Shenoy R K, John A, Babu B S, Suma T K, Kumaraswami V
Filariasis Chemotherapy Unit, T.D. Medical College Hospital, Alappuzha, India.
Ann Trop Med Parasitol. 2000 Sep;94(6):607-14. doi: 10.1080/00034983.2000.11813583.
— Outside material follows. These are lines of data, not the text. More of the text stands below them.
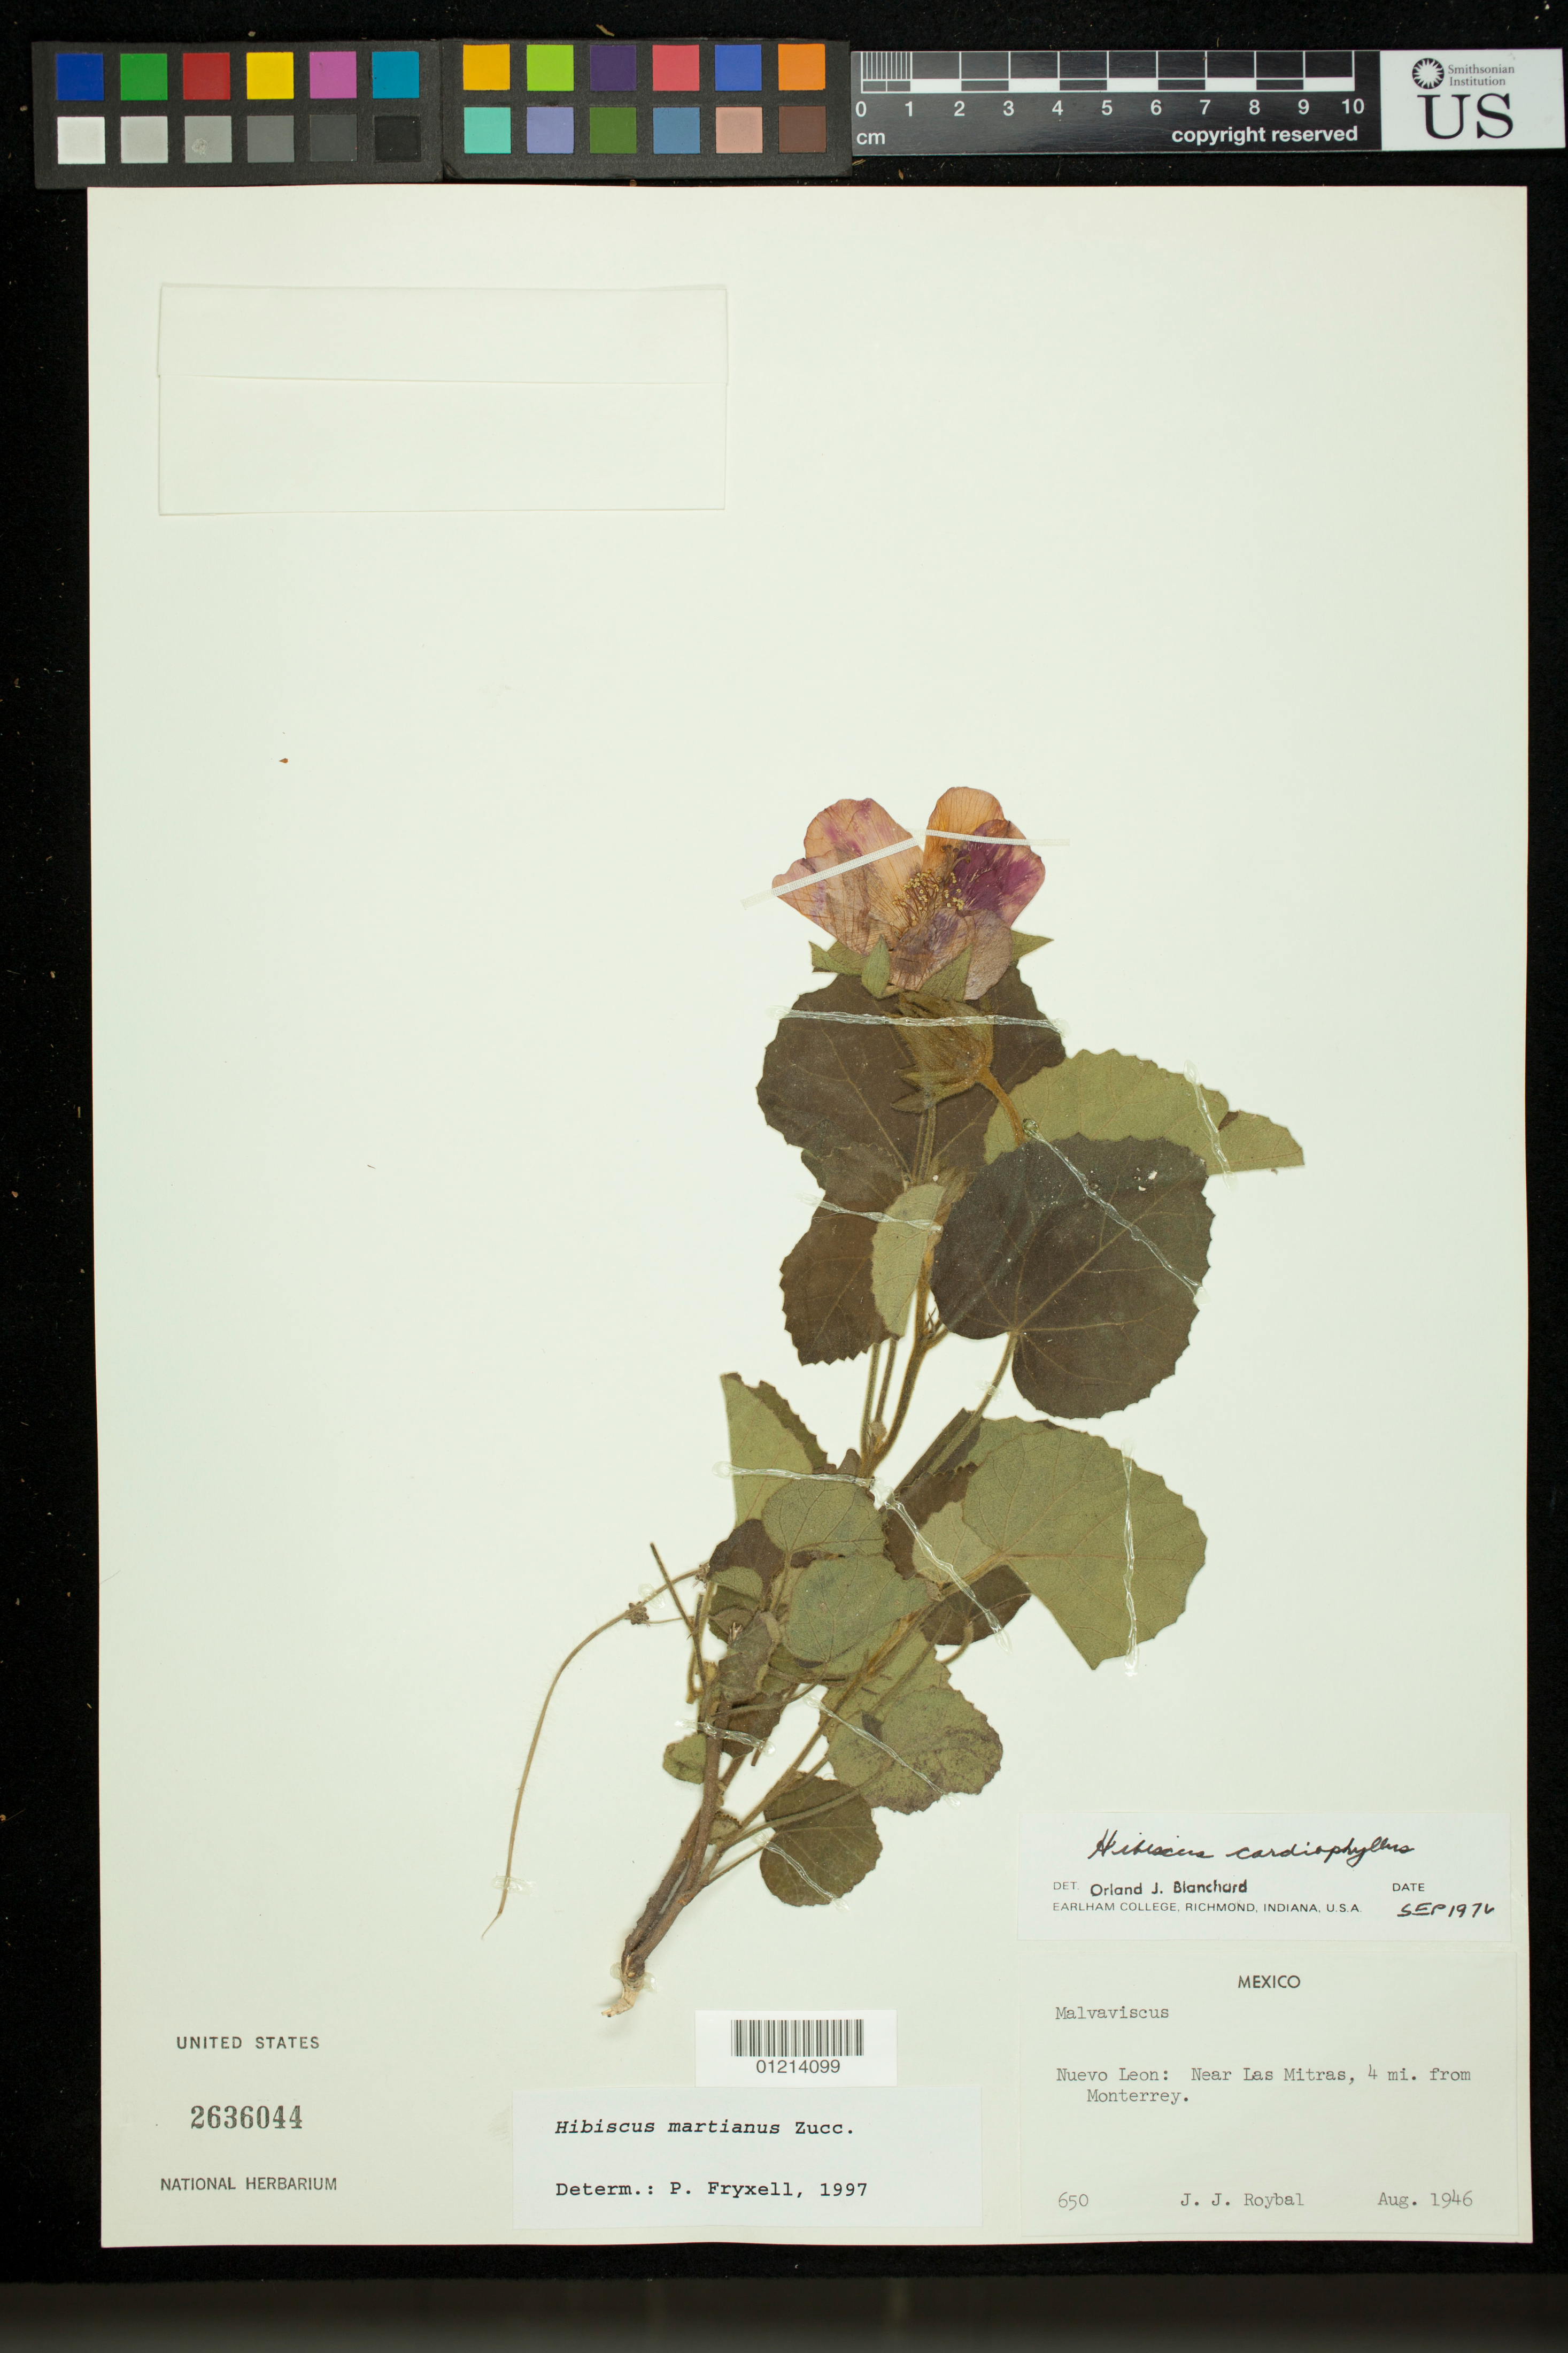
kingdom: Plantae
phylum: Tracheophyta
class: Magnoliopsida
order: Malvales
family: Malvaceae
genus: Hibiscus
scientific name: Hibiscus martianus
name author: Zucc.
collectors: J. J. Roybal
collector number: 650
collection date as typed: Aug 1946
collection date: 1946-08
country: Mexico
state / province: Nuevo León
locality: Near las mitras, 4 mi from Monterrey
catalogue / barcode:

Repeated, single, oral doses of combinations of ivermectin, diethylcarbamazine (DEC) or albendazole are recognized as important tools for parasite control in lymphatic filariasis. In order to assess the effects of re-treatment using these combinations in Brugia malayi infections, 40 asymptomatic microfilaraemics were re-treated at the end of the first year, with an additional, single, dose of the combination they had previously received. They were then followed-up for another year. The subjects, of both sexes and aged 14-70 years, each received a two-drug combination: ivermectin (200 micrograms/kg) with DEC (6 mg/kg); ivermectin (200 micrograms/kg) with albendazole (400 mg); or DEC (6 mg/kg) with albendazole (400 mg). The kinetics of microfilarial clearance were similar to that seen during the first treatment, the members of the two groups given DEC having less intense microfilaraemias, 1 year after the re-treatment, than those given ivermectin with albendazole (P < 0.001 for each comparison). At this time, the two DEC groups also had a higher proportion of amicrofilaraemic individuals (22 of 26) than the ivermectin + albendazole group (three of nine). There were fewer adverse reactions in all the groups after re-treatment than seen after the first treatment. In countries such as India, where there is no co-endemicity of onchocerciasis or loiasis, the options for control programmes in areas where brugian filariasis is endemic are DEC alone or DEC in combination with ivermectin or albendazole. Where there is no access to ivermectin, transmission control must be based on DEC alone or in combination with albendazole.
伊维菌素、乙胺嗪(DEC)或阿苯达唑联合使用的重复单次口服剂量被认为是控制淋巴丝虫病寄生虫的重要工具。为了评估使用这些联合药物再次治疗对马来布鲁线虫感染的效果,40名无症状微丝蚴血症患者在第一年结束时接受了再次治疗,额外单次服用他们之前接受过的联合药物。然后对他们进行了为期一年的随访。这些年龄在14至70岁的男女受试者,每人都接受了一种两药联合治疗:伊维菌素(200微克/千克)与DEC(6毫克/千克);伊维菌素(200微克/千克)与阿苯达唑(400毫克);或DEC(6毫克/千克)与阿苯达唑(400毫克)。微丝蚴清除动力学与首次治疗期间观察到的相似,再次治疗1年后,接受DEC的两组患者的微丝蚴血症程度低于接受伊维菌素与阿苯达唑联合治疗的患者(每次比较P<0.001)。此时,可以看到接受DEC的两组中无微丝蚴血症个体的比例(26人中的22人)高于伊维菌素+阿苯达唑组(9人中的3人)再次治疗后所有组的不良反应均少于首次治疗后。在印度等没有盘尾丝虫病或罗阿丝虫病共同流行的国家,在马来丝虫病流行地区的控制计划选择是单独使用DEC或DEC与伊维菌素或阿苯达唑联合使用。在无法获得伊维菌素的情况下,传播控制必须基于单独使用DEC或与阿苯达唑联合使用。